To-do item =>
Exact copy, no pictures: set down the lines from the one holding "Sol y Miramar entre otras." through the final line of the records below.

Supplied entries =>

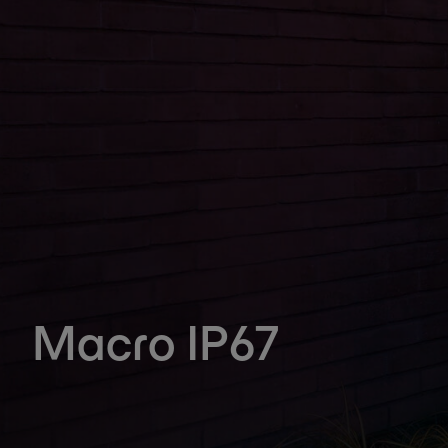
Macro IP67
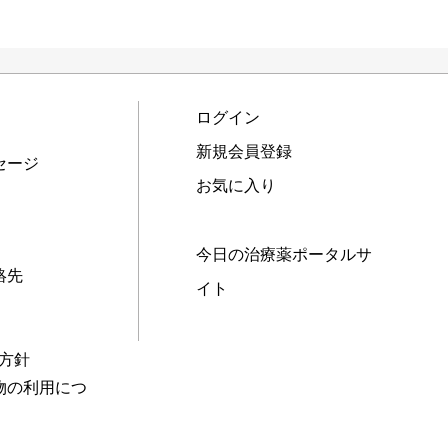
ログイン
新規会員登録
セージ
お気に入り
今日の治療薬ポータルサ
絡先
イト
本方針
物の利用につ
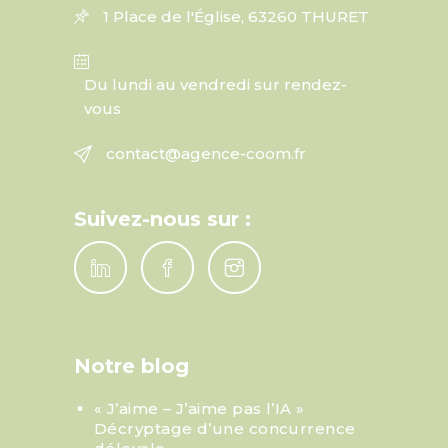
1 Place de l'Église, 63260 THURET
Du lundi au vendredi sur rendez-
vous
contact@agence-coom.fr
Suivez-nous sur :
Notre blog
« J’aime – J’aime pas l’IA »
Décryptage d’une concurrence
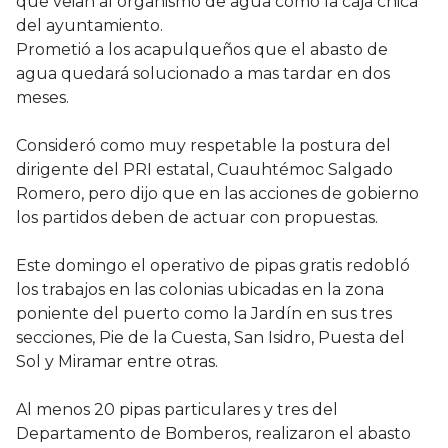
que veian al organismo de agua como la caja chica
del ayuntamiento.
Prometió a los acapulqueños que el abasto de
agua quedará solucionado a mas tardar en dos
meses.
Consideró como muy respetable la postura del
dirigente del PRI estatal, Cuauhtémoc Salgado
Romero, pero dijo que en las acciones de gobierno
los partidos deben de actuar con propuestas.
Este domingo el operativo de pipas gratis redobló
los trabajos en las colonias ubicadas en la zona
poniente del puerto como la Jardín en sus tres
secciones, Pie de la Cuesta, San Isidro, Puesta del
Sol y Miramar entre otras.
Al menos 20 pipas particulares y tres del
Departamento de Bomberos, realizaron el abasto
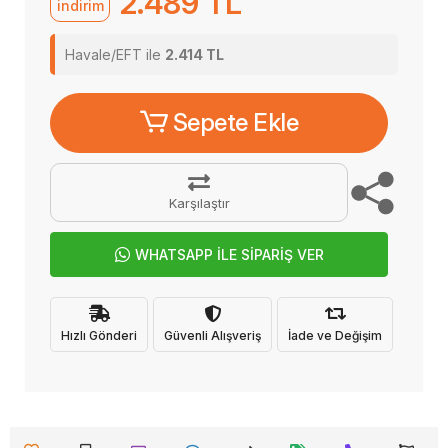
2.489 TL
indirim
Havale/EFT ile
2.414 TL
Sepete Ekle
Karşılaştır
WHATSAPP İLE SİPARİŞ VER
Hızlı Gönderi
Güvenli Alışveriş
İade ve Değişim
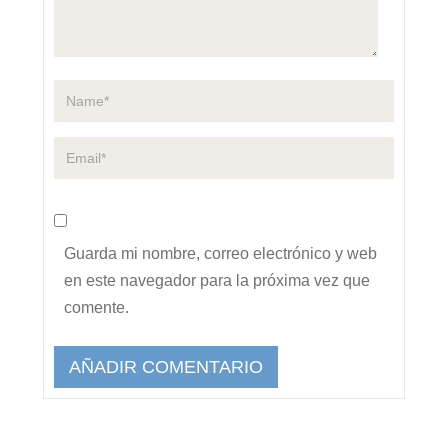
Guarda mi nombre, correo electrónico y web
en este navegador para la próxima vez que
comente.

The completed task =>
Sol y Miramar entre otras.
Al menos 20 pipas particulares y tres del
Departamento de Bomberos, realizaron el abasto
2.489 TL
indirim
Havale/EFT ile
2.414 TL
Sepete Ekle
Karşılaştır
WHATSAPP İLE SİPARİŞ VER
Hızlı Gönderi
Güvenli Alışveriş
İade ve Değişim
Guarda mi nombre, correo electrónico y web
en este navegador para la próxima vez que
comente.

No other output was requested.